Raw dessert and plant-based recipe creator, Jess Thomas is a vegan Mum of two. Living in Western Australia, Jess is an Aussie food influencer and her Instagram page @mindfullyjessica, is a good go to for simple plant-based recipes!
'This one reminds me of summer - healthy, vegan, dairy free, gluten free and delicious!' - Jess Thomas
- 1/2 cup almonds
- 1/2 cup cashews
- 8 medjool dates
- 1 tsp vanilla extract
- 1.5 cups cashews, soaked for a minimum 2 hours
- 4 tbsp Califia Farms Unsweetened Almond Milk
- 2.5 tbsp lemon juice
- 3 tbsp melted coconut juice
- 1/4 cup rice malt syrup
Second layer (note: reserve 1/2 of the first layer in blender, then add the following)
- 3/4 cup of blueberries
- 1 tbsp rice malt syrup
- 1 tbsp melted coconut oil
1) Line a 20 x 20 cake tin with baking paper.
2) In a food processor, add the almonds and cashews.

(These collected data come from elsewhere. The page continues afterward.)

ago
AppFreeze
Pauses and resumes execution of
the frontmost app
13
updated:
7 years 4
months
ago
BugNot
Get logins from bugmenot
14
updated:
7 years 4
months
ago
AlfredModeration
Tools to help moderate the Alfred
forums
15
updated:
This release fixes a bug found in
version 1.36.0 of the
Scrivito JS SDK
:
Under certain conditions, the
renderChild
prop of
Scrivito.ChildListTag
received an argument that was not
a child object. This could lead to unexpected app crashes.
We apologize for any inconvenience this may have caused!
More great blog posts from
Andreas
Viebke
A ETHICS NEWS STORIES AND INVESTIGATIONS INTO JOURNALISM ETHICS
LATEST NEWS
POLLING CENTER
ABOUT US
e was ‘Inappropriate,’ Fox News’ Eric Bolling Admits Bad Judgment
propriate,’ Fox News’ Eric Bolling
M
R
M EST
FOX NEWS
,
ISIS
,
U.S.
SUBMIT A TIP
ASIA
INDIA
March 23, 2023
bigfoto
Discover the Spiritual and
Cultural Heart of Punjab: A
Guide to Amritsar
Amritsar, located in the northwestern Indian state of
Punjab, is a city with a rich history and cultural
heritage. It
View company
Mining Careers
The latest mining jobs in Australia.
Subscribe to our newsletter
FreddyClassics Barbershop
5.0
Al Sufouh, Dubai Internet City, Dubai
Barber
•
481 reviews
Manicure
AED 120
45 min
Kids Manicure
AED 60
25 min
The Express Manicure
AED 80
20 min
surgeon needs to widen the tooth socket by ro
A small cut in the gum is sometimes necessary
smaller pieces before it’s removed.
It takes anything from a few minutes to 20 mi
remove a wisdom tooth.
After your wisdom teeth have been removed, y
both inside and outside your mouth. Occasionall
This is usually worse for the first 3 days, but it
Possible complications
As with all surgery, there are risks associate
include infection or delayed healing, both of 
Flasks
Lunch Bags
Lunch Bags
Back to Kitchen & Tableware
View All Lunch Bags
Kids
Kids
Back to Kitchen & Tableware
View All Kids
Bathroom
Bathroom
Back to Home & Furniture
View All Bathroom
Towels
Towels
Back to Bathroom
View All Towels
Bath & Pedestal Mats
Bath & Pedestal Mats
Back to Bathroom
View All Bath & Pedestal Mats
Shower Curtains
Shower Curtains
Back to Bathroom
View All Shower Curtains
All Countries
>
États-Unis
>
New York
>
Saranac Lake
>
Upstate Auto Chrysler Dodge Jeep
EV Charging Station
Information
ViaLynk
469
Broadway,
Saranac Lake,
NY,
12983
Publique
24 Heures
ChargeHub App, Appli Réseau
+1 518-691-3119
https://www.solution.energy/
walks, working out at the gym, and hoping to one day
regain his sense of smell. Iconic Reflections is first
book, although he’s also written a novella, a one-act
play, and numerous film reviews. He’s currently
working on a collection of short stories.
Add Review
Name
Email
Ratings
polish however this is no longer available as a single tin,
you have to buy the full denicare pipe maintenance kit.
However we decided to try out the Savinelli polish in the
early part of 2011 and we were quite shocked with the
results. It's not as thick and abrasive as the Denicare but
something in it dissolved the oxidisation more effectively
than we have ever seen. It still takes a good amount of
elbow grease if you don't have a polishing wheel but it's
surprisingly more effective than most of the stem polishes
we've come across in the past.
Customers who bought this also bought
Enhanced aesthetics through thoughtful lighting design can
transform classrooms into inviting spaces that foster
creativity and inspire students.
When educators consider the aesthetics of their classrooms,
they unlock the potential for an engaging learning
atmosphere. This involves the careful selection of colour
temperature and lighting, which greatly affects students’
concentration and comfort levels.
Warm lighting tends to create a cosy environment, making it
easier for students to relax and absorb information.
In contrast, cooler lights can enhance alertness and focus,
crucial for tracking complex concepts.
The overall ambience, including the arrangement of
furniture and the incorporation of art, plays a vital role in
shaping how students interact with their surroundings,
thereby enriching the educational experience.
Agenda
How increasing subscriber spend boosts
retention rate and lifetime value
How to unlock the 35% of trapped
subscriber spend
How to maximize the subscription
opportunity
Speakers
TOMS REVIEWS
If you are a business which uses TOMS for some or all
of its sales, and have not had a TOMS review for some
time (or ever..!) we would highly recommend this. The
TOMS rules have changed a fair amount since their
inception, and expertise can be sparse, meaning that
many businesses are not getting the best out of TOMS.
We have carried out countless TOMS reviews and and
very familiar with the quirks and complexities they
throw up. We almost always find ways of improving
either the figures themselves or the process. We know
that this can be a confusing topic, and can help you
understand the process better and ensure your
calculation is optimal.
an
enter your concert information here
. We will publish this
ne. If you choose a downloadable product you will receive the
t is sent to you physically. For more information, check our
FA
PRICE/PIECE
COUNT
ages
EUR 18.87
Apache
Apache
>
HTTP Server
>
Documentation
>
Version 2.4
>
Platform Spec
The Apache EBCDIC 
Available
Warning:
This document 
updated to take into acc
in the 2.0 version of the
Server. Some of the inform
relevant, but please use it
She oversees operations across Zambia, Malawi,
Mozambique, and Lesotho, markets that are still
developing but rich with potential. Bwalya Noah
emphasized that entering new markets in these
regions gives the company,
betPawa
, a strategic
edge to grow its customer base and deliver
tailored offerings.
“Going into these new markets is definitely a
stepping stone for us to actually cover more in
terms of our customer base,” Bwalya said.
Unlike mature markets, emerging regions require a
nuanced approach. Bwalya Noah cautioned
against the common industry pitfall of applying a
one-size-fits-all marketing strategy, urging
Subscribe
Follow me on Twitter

Process until a rough meal is achieved. Add the dates and vanilla and process again until a sticky mixture is achieved. Press evenly into the tin. Set aside.
3) To make the first filling layer drain and rinse the cashews well. Add the cashews to a high powered blender almond with Califia Farms Unsweetened Almond Milk, lemon juice, melted coconut oil, and rice malt syrup. Blend until completely smooth.
4) Pour only half of this mixture onto the base, place into the freezer to firm up while you make the blueberry layer.
5) To the first layer filling in the blender, add the blueberries, rice malt syrup and coconut oil. Blend until completely smooth. Pour gently onto the first layer.
6) Tap the tin onto the bench top to help release air bubbles and event out the top.
7) Place in the freezer until firm, around 2 hours. Slice when it's still firm but softened enough to slice through. Store in freezer.